SUPPLIED PASSAGE:

################

I just use a binder clip. You can find them anywhere and they hang well on the wall next to the desk, fridge, or door. Hope that helps.
I keep a bunch of scraps for notes in a wooden dinner napkin holder my Grandma gave me. For a pad that holds together, I've used a clothespin on top. If it's not a very thick bunch, you can sew it on the sewing machine.
I cut used paper from the printer in four pieces, stack them with the clean side up and staple one corner.
I've read about making note pads from recycled paper, what is the name of the "red, sticky goo" used to make the note pads hold together? Thanks.
I've made these in the past. I used Sparco padding compound from an office supply store. After stacking my paper and clipping it together, I would run a small line of the compound (from a travel squirt bottle) down the edge I wanted to bind. Then spread it with a foam paint brush. After a couple of coats and drying, you're good to go.
Hope this helps.
Years ago at the bank we just used ordinary glue sticks. Just ran them a couple of times over the edges, letting it dry between each layer.
Rubber cement works, too and is easy to find
Does anyone have a recommendation which glue to use for a padding compound? (the glue used to stick a paper pad together)

################

INPUT DATA:

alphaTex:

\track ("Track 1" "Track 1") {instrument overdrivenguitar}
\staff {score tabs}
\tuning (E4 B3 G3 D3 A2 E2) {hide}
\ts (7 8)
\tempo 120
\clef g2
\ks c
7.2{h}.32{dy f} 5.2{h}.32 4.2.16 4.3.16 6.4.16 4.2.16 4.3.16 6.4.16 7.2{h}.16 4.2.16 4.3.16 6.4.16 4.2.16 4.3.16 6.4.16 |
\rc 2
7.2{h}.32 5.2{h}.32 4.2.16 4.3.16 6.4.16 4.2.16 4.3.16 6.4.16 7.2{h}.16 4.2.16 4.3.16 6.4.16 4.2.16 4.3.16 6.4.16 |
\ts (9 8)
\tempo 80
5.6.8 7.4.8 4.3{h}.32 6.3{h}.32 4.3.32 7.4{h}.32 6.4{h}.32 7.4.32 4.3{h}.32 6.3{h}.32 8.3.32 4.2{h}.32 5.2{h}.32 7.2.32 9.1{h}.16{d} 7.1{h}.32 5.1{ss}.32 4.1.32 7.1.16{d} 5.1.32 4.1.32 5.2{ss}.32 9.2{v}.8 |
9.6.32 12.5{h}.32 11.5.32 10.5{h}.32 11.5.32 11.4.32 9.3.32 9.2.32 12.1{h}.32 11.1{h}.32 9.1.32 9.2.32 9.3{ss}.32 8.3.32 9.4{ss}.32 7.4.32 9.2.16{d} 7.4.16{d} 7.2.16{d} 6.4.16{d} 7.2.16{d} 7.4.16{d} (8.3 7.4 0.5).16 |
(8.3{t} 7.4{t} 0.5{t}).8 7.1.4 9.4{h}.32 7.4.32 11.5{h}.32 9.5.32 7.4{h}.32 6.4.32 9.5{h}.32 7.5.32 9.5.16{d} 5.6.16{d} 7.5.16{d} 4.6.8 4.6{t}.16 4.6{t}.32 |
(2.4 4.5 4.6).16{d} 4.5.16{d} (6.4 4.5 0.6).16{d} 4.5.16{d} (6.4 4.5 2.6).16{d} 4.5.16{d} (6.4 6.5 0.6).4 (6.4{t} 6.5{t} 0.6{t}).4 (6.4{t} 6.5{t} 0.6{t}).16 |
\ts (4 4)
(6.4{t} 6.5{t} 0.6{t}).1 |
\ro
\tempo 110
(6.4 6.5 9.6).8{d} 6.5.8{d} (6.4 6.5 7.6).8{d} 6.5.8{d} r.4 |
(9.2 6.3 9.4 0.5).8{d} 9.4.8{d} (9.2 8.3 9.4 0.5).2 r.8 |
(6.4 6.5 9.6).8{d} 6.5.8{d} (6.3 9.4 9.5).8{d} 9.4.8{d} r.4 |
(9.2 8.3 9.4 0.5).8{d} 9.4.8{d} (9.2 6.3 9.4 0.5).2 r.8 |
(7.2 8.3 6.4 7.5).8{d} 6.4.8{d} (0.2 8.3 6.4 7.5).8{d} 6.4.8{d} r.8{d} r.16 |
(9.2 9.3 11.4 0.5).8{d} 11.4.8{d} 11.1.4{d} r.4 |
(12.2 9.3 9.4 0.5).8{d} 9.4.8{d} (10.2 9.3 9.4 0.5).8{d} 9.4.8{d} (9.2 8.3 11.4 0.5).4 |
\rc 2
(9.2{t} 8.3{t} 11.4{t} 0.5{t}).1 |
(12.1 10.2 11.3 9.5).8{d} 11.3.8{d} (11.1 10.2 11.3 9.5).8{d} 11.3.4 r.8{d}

################

TASKS AND EXERCISES:
a - Change every "Track 1" in the notation rows above to "Lead Guitar", and reproduce those rows with nothing else altered.
b - Carry on the discussion of binding homemade note pads, beginning after its final post.

ANSWERS TO THE PROBLEMS:
a -
alphaTex:

\track ("Lead Guitar" "Lead Guitar") {instrument overdrivenguitar}
\staff {score tabs}
\tuning (E4 B3 G3 D3 A2 E2) {hide}
\ts (7 8)
\tempo 120
\clef g2
\ks c
7.2{h}.32{dy f} 5.2{h}.32 4.2.16 4.3.16 6.4.16 4.2.16 4.3.16 6.4.16 7.2{h}.16 4.2.16 4.3.16 6.4.16 4.2.16 4.3.16 6.4.16 |
\rc 2
7.2{h}.32 5.2{h}.32 4.2.16 4.3.16 6.4.16 4.2.16 4.3.16 6.4.16 7.2{h}.16 4.2.16 4.3.16 6.4.16 4.2.16 4.3.16 6.4.16 |
\ts (9 8)
\tempo 80
5.6.8 7.4.8 4.3{h}.32 6.3{h}.32 4.3.32 7.4{h}.32 6.4{h}.32 7.4.32 4.3{h}.32 6.3{h}.32 8.3.32 4.2{h}.32 5.2{h}.32 7.2.32 9.1{h}.16{d} 7.1{h}.32 5.1{ss}.32 4.1.32 7.1.16{d} 5.1.32 4.1.32 5.2{ss}.32 9.2{v}.8 |
9.6.32 12.5{h}.32 11.5.32 10.5{h}.32 11.5.32 11.4.32 9.3.32 9.2.32 12.1{h}.32 11.1{h}.32 9.1.32 9.2.32 9.3{ss}.32 8.3.32 9.4{ss}.32 7.4.32 9.2.16{d} 7.4.16{d} 7.2.16{d} 6.4.16{d} 7.2.16{d} 7.4.16{d} (8.3 7.4 0.5).16 |
(8.3{t} 7.4{t} 0.5{t}).8 7.1.4 9.4{h}.32 7.4.32 11.5{h}.32 9.5.32 7.4{h}.32 6.4.32 9.5{h}.32 7.5.32 9.5.16{d} 5.6.16{d} 7.5.16{d} 4.6.8 4.6{t}.16 4.6{t}.32 |
(2.4 4.5 4.6).16{d} 4.5.16{d} (6.4 4.5 0.6).16{d} 4.5.16{d} (6.4 4.5 2.6).16{d} 4.5.16{d} (6.4 6.5 0.6).4 (6.4{t} 6.5{t} 0.6{t}).4 (6.4{t} 6.5{t} 0.6{t}).16 |
\ts (4 4)
(6.4{t} 6.5{t} 0.6{t}).1 |
\ro
\tempo 110
(6.4 6.5 9.6).8{d} 6.5.8{d} (6.4 6.5 7.6).8{d} 6.5.8{d} r.4 |
(9.2 6.3 9.4 0.5).8{d} 9.4.8{d} (9.2 8.3 9.4 0.5).2 r.8 |
(6.4 6.5 9.6).8{d} 6.5.8{d} (6.3 9.4 9.5).8{d} 9.4.8{d} r.4 |
(9.2 8.3 9.4 0.5).8{d} 9.4.8{d} (9.2 6.3 9.4 0.5).2 r.8 |
(7.2 8.3 6.4 7.5).8{d} 6.4.8{d} (0.2 8.3 6.4 7.5).8{d} 6.4.8{d} r.8{d} r.16 |
(9.2 9.3 11.4 0.5).8{d} 11.4.8{d} 11.1.4{d} r.4 |
(12.2 9.3 9.4 0.5).8{d} 9.4.8{d} (10.2 9.3 9.4 0.5).8{d} 9.4.8{d} (9.2 8.3 11.4 0.5).4 |
\rc 2
(9.2{t} 8.3{t} 11.4{t} 0.5{t}).1 |
(12.1 10.2 11.3 9.5).8{d} 11.3.8{d} (11.1 10.2 11.3 9.5).8{d} 11.3.4 r.8{d}

b -
By maplesugar from Peterborough, ON
Try rubber cement I think they still sell it at office supply stores. If all else fails, I would get a heavy duty stapler and book binding tape. Staple the sheets of the pad together then seal the edges with book binding tape.
I make paper pads from scrap paper quite often. I have used rubber cement, hot glue and white glue. They all work more or less. I like the white glue best. Use binder clips side by side to hold your paper tightly together, then spread on the glue with your finger. Make sure it covers the entire top of the pad. When it's dry, remove the binder clips.
If you choose to staple the top, perforate the pad about a half inch from the top buy running a few sheets at a time through your sewing machine using an unthreaded needle (an old one). Sheet will tear off easily.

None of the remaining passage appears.